Elles se dressent aujourd’hui en corps solidaire, et réclament d’être respectées, traitées et considérées comme leurs concitoyens hommes. Au Maroc, le fossé entre l’arsenal juridique et politique et la réalité est important. Et alors que nous disposons d’un plan gouvernemental pour l’égalité, celle-ci n’a jamais vu le jour et est parfois en net recul. C’est cela qu’elles veulent redresser vers plus d’équité. Il n’y a qu’à voir le nombre de postes de responsabilité des femmes, aussi bien dans le public que dans le privé, pour s’en faire une idée claire. Au sein même du gouvernement, leur nombre ne cesse de baisser, et leurs prérogatives également.

Toutes les Marocaines, quel que soit leur niveau social ou d’instruction, ont ressenti cette grande discrimination. Leur dignité a souvent été mise à rude épreuve.
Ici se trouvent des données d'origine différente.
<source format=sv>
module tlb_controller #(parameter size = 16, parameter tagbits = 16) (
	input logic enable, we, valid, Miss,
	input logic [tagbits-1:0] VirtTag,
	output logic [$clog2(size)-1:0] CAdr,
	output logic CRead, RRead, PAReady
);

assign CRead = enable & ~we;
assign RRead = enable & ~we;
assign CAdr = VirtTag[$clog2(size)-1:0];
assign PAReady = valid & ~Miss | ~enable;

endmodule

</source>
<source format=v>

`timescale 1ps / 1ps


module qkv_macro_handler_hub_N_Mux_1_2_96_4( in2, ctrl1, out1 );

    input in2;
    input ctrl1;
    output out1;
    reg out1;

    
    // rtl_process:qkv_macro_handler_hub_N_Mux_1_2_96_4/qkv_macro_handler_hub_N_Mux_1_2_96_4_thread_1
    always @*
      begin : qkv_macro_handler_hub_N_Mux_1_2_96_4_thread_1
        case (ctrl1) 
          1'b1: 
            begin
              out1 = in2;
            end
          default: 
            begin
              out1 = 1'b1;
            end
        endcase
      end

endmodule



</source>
Tout cela, parce qu’elles sont nées femmes, dans un pays qu’elles aiment de tout leur coeur et aident à construire, mais qui semble se détourner d’elles, de leurs valeurs et de leurs préoccupations. Ces mêmes préoccupations qui construisent pourtant des générations d’hommes et de femmes. Ces mêmes qui se sentent humiliées de devoir quémander des autorisations sur leurs propres corps et sur l’éducation de leurs enfants.

Nous, femmes marocaines de confession musulmane, demandons à être libérées de ces entraves. Et à l’instar de celles et ceux qui ont été graciés, nous demandons la grâce sous forme d’égalité des lois et des droits. Nous ne croyons plus aux discours politiques et aux promesses. Les misères sociales et culturelles sont notoires, et aucun gouvernement n’a pu combler ni même corriger ces défaillances. Au même titre que les hommes, nous sommes les artisans de ce Maroc et avons soif de paix, d’égalité et de réconciliation avec la société et les hommes qui nous gouvernent.
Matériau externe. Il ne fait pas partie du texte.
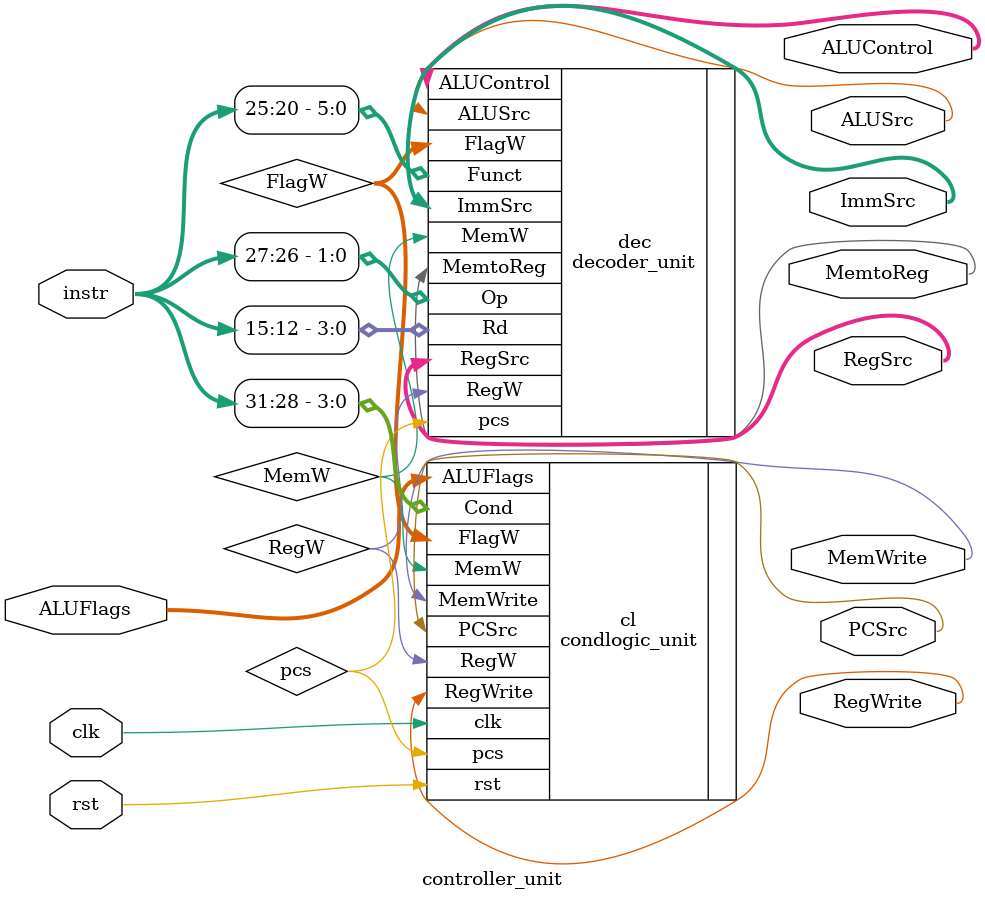
<source format=sv>
module controller_unit(
	input logic clk, 
	input logic rst,
	input logic [31:12] instr,
	input logic [3:0] ALUFlags,
	output logic [1:0] RegSrc,
	output logic RegWrite,
	output logic [1:0] ImmSrc,
	output logic ALUSrc,
	output logic [1:0] ALUControl,
	output logic MemWrite, 
	output logic MemtoReg,
	output logic PCSrc
	);
	
logic [1:0] FlagW;
logic pcs;
logic RegW;
logic MemW;

decoder_unit dec(
	.Op(instr[27:26]),
	.Funct(instr[25:20]),
	.Rd(instr[15:12]),
	.FlagW(FlagW),
	.pcs(pcs),
	.RegW(RegW),
	.MemW(MemW),
	.MemtoReg(MemtoReg),
	.ALUSrc(ALUSrc),
	.ImmSrc(ImmSrc),
	.RegSrc(RegSrc),
	.ALUControl(ALUControl)
	);
	
condlogic_unit cl(
	.clk(clk),
	.rst(rst),
	.Cond(instr[31:28]),
	.ALUFlags(ALUFlags),
	.FlagW(FlagW),
	.pcs(pcs),
	.RegW(RegW),
	.MemW(MemW),
	.PCSrc(PCSrc),
	.RegWrite(RegWrite),
	.MemWrite(MemWrite)
	);
	
endmodule
</source>
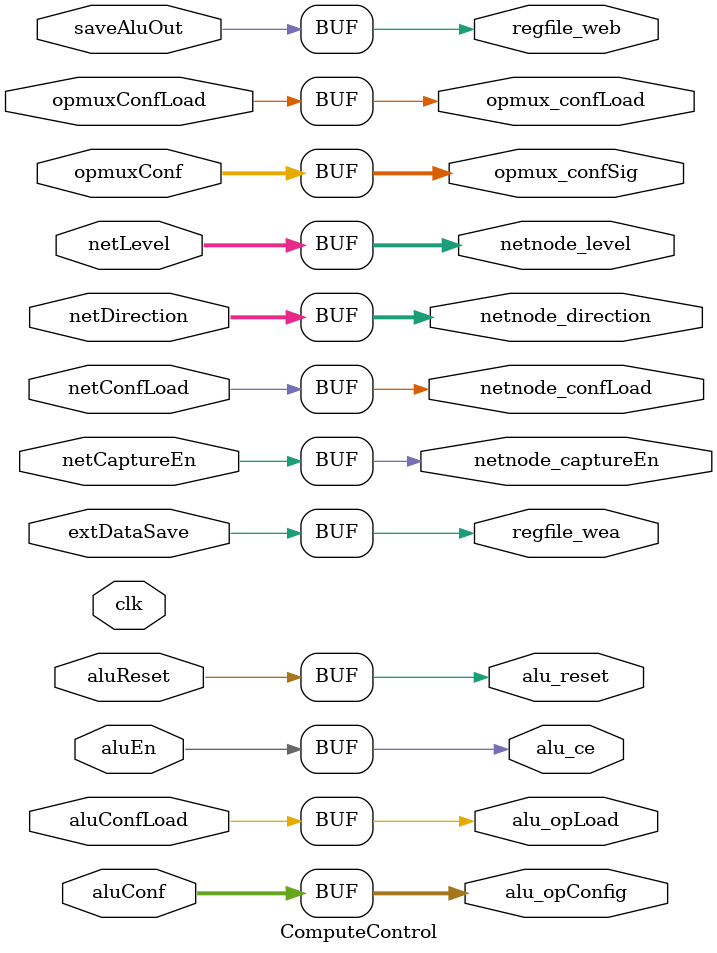
<source format=v>
/*********************************************************************************
* Copyright (c) 2022, Computer Systems Design Lab, University of Arkansas        *
*                                                                                *
* All rights reserved.                                                           *
*                                                                                *
* Permission is hereby granted, free of charge, to any person obtaining a copy   *
* of this software and associated documentation files (the "Software"), to deal  *
* in the Software without restriction, including without limitation the rights   *
* to use, copy, modify, merge, publish, distribute, sublicense, and/or sell      *
* copies of the Software, and to permit persons to whom the Software is          *
* furnished to do so, subject to the following conditions:                       *
*                                                                                *
* The above copyright notice and this permission notice shall be included in all *
* copies or substantial portions of the Software.                                *
*                                                                                *
* THE SOFTWARE IS PROVIDED "AS IS", WITHOUT WARRANTY OF ANY KIND, EXPRESS OR     *
* IMPLIED, INCLUDING BUT NOT LIMITED TO THE WARRANTIES OF MERCHANTABILITY,       *
* FITNESS FOR A PARTICULAR PURPOSE AND NONINFRINGEMENT. IN NO EVENT SHALL THE    *
* AUTHORS OR COPYRIGHT HOLDERS BE LIABLE FOR ANY CLAIM, DAMAGES OR OTHER         *
* LIABILITY, WHETHER IN AN ACTION OF CONTRACT, TORT OR OTHERWISE, ARISING FROM,  *
* OUT OF OR IN CONNECTION WITH THE SOFTWARE OR THE USE OR OTHER DEALINGS IN THE  *
* SOFTWARE.                                                                      *
**********************************************************************************

==================================================================================

  Author: MD Arafat Kabir
  Email : arafat.sun@gmail.com
  Date  : Mon, Dec 19, 06:35 PM CST 2022

  Description:
  Control module for the Compute block (Processing Block). Takes in all the
  control signals from the interface, then generates the control signals
  for individual modules of the Compute block. It can have states (reg).

================================================================================*/


/*
Usage: Converts the interface controls to internal module controls.
       For now, I am trying to avoid adding additional logic between
       the FSM signals and the target submodule. This somewhat breaks
       the modularity of the code-base/design. This is okay for
       this specific design because I don't have enough information to
       make the right design choice. 
*/


module ComputeControl #(
// Parameters: These default values are meaningless
    parameter ALU_CONF_WIDTH   = 8,
    parameter OPMUX_CONF_WIDTH = 8,
    parameter NET_LEVEL_WIDTH  = 8,
    parameter NET_DIR_WIDTH    = 8
) (
    clk,

    // ---- Interface signals ----
    netLevel,       // selects the current tree level
    netDirection,   // selects the network direction
    netConfLoad,    // load network configuration
    netCaptureEn,   // enable network capture registers

    aluConfLoad,    // load alu configurations
    aluConf,        // configuration for ALU
    aluEn,          // enable ALU for computation (holds the ALU state if aluEN=0)
    aluReset,       // reset alu state

    opmuxConfLoad,  // load opmux configurations
    opmuxConf,      // configuration for opmux module

    extDataSave,    // save external data into BRAM (uses addrA)
    saveAluOut,     // save the output of ALU (uses addrB)

    // ---- Internal control signals ----
    // alu
    alu_ce,
    alu_opConfig,
    alu_opLoad,
    alu_reset,

    // opmux
    opmux_confSig,
    opmux_confLoad,

    // regfile
    regfile_wea,
    regfile_web,

    // network
    netnode_level,
    netnode_direction,
    netnode_confLoad,
    netnode_captureEn
);




// IO ports
input  wire  clk; 
input  wire  aluConfLoad;
input  wire  aluEn;
input  wire  aluReset;
input  wire  opmuxConfLoad;
input  wire  extDataSave;
input  wire  saveAluOut;

input  [NET_LEVEL_WIDTH-1:0] netLevel;
input  [NET_DIR_WIDTH-1:0]   netDirection;
input                        netConfLoad;
input                        netCaptureEn;

input  wire  [ALU_CONF_WIDTH-1:0]    aluConf;
input  wire  [OPMUX_CONF_WIDTH-1:0]  opmuxConf;

output wire  alu_ce;
output wire  alu_opLoad;
output wire  alu_reset;
output wire  opmux_confLoad;
output wire  regfile_wea;
output wire  regfile_web;

output wire  [ALU_CONF_WIDTH-1:0]   alu_opConfig;
output wire  [OPMUX_CONF_WIDTH-1:0] opmux_confSig;

output wire [NET_LEVEL_WIDTH-1:0] netnode_level;
output wire [NET_DIR_WIDTH-1:0]   netnode_direction;
output wire                       netnode_confLoad;
output wire                       netnode_captureEn;



// Controls for alu
assign alu_ce       = aluEn;
assign alu_opConfig = aluConf;
assign alu_opLoad   = aluConfLoad;
assign alu_reset    = aluReset;


// Controls for opmux
assign opmux_confSig  = opmuxConf;
assign opmux_confLoad = opmuxConfLoad;


// Controls for register-file
assign regfile_wea = extDataSave; 
assign regfile_web = saveAluOut;


// Controls for network module
assign netnode_level = netLevel;
assign netnode_direction = netDirection;
assign netnode_confLoad = netConfLoad;
assign netnode_captureEn = netCaptureEn;


endmodule

</source>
Nous sommes profondément patriotes, et venons demander humblement à la plus haute autorité de notre pays, à Sa Majesté le roi Mohamed VI, que Dieu le glorifie, de se pencher sur notre cas, de nous rendre justice et ainsi de rétablir nos droits.

Vive le Maroc

Auteures du manifeste : Aicha Bacha, Doctorante à l’ULB en Sciences Sociales et Politiques, Meriam Hadj Hamou, Pharmacienne et Poétesse. Signataires : Zohra Darras, Touria Ben Said, militantes politiques et sociales. Touria Eloemri, Consultante, Naima Kharich, Samira Hamadia, juristes, Fatima Zahra Alharrak, Hannae Najjar, Fatima Zahra Farati, Naoual Arraji, Fatiha Louzgani et Aicha Bakkali, militantes associatives, Imane Alwantidi Poétesse et activiste, Maroua alomari Al Alaoui, Khadija Alkhaoui, Hafida Al Aissaoui, activistes.